--- Provided information ---
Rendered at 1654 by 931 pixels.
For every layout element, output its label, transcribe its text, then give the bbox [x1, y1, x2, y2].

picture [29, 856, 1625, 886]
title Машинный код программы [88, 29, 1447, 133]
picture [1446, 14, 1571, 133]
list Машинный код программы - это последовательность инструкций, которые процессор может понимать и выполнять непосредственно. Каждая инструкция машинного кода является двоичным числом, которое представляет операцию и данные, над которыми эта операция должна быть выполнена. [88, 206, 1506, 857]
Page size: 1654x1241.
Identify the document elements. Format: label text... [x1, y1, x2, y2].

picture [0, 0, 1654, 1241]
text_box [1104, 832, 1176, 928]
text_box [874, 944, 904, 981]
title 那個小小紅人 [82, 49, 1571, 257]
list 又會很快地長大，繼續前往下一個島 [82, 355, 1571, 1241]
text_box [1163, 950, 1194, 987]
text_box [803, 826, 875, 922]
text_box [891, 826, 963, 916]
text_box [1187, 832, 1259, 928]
---
» Your objective:
Rewrite the item position entries above, substituting "category" for every occurrence of "label" and keeping everything else unchanged.

» Answer for the task:
Rendered at 1654 by 931 pixels.
For every layout element, output its category, transcribe its text, then give the bbox [x1, y1, x2, y2].

picture [29, 856, 1625, 886]
title Машинный код программы [88, 29, 1447, 133]
picture [1446, 14, 1571, 133]
list Машинный код программы - это последовательность инструкций, которые процессор может понимать и выполнять непосредственно. Каждая инструкция машинного кода является двоичным числом, которое представляет операцию и данные, над которыми эта операция должна быть выполнена. [88, 206, 1506, 857]
Page size: 1654x1241.
Identify the document elements. Format: category text... [x1, y1, x2, y2].

picture [0, 0, 1654, 1241]
text_box [1104, 832, 1176, 928]
text_box [874, 944, 904, 981]
title 那個小小紅人 [82, 49, 1571, 257]
list 又會很快地長大，繼續前往下一個島 [82, 355, 1571, 1241]
text_box [1163, 950, 1194, 987]
text_box [803, 826, 875, 922]
text_box [891, 826, 963, 916]
text_box [1187, 832, 1259, 928]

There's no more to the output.